▶ [Task instructions]: Format the lines from the very first one through the line containing "scientific name: Cardamine concatenata", inclusive, as a numbered list, omitting any blank lines.

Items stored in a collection

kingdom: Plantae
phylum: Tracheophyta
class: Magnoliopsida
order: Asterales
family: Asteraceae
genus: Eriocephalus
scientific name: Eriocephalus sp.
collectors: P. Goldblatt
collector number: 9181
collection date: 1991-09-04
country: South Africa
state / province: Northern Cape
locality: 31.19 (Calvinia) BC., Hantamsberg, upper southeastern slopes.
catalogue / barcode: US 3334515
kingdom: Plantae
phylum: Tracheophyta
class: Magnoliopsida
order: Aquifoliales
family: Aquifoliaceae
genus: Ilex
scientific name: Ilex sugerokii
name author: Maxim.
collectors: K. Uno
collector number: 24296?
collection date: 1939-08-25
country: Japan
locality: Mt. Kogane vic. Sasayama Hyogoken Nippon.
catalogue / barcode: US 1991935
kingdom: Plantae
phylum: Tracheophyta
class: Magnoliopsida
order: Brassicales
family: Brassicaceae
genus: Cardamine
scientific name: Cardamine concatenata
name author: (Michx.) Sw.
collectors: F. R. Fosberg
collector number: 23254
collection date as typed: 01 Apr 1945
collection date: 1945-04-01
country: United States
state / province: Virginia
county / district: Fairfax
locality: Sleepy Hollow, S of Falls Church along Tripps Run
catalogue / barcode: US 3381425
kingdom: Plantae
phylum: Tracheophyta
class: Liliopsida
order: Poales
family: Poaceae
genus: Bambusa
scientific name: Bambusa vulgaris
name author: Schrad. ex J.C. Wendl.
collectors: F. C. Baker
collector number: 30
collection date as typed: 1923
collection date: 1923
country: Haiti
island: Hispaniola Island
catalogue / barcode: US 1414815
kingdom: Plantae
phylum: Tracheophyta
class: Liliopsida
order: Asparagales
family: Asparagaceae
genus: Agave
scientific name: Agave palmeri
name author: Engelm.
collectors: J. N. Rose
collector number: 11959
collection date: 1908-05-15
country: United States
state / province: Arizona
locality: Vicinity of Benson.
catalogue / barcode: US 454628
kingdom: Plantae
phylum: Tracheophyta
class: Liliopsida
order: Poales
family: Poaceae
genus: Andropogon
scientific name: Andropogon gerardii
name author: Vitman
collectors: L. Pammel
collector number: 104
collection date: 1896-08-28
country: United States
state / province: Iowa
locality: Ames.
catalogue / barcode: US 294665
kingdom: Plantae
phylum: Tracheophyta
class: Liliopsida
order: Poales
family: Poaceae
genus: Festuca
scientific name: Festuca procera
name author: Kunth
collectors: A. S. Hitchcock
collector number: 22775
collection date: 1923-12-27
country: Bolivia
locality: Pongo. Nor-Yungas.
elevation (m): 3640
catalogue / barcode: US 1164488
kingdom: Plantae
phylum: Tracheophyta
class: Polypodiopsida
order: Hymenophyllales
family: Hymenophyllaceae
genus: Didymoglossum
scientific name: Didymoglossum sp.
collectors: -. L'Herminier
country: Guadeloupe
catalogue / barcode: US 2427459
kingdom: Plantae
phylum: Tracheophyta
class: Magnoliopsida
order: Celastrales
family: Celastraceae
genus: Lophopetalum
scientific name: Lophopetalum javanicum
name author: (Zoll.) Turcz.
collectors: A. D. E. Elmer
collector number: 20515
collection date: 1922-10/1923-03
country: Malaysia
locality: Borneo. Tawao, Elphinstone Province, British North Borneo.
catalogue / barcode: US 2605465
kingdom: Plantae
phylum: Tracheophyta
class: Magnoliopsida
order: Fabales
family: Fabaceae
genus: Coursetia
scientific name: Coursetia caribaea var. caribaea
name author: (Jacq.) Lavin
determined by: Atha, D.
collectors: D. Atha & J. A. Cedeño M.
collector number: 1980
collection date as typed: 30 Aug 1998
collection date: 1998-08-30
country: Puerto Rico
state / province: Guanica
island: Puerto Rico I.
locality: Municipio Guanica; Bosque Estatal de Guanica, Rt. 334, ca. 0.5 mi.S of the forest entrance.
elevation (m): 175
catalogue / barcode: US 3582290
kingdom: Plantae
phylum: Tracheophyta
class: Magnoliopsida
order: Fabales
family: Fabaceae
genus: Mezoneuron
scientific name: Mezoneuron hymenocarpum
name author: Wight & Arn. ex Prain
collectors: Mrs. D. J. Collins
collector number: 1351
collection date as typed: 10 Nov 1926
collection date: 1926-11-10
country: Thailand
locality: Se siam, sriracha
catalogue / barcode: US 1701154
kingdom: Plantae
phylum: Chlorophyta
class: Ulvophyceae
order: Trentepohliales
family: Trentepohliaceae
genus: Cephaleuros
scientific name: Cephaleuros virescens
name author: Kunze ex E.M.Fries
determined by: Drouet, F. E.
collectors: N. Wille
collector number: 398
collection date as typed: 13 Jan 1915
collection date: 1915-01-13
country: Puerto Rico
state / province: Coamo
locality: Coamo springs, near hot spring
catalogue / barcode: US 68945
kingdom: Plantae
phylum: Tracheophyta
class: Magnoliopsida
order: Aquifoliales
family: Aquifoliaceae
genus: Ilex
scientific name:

▶ [Full solution]:
1. kingdom: Plantae
2. phylum: Tracheophyta
3. class: Magnoliopsida
4. order: Asterales
5. family: Asteraceae
6. genus: Eriocephalus
7. scientific name: Eriocephalus sp.
8. collectors: P. Goldblatt
9. collector number: 9181
10. collection date: 1991-09-04
11. country: South Africa
12. state / province: Northern Cape
13. locality: 31.19 (Calvinia) BC., Hantamsberg, upper southeastern slopes.
14. catalogue / barcode: US 3334515
15. kingdom: Plantae
16. phylum: Tracheophyta
17. class: Magnoliopsida
18. order: Aquifoliales
19. family: Aquifoliaceae
20. genus: Ilex
21. scientific name: Ilex sugerokii
22. name author: Maxim.
23. collectors: K. Uno
24. collector number: 24296?
25. collection date: 1939-08-25
26. country: Japan
27. locality: Mt. Kogane vic. Sasayama Hyogoken Nippon.
28. catalogue / barcode: US 1991935
29. kingdom: Plantae
30. phylum: Tracheophyta
31. class: Magnoliopsida
32. order: Brassicales
33. family: Brassicaceae
34. genus: Cardamine
35. scientific name: Cardamine concatenata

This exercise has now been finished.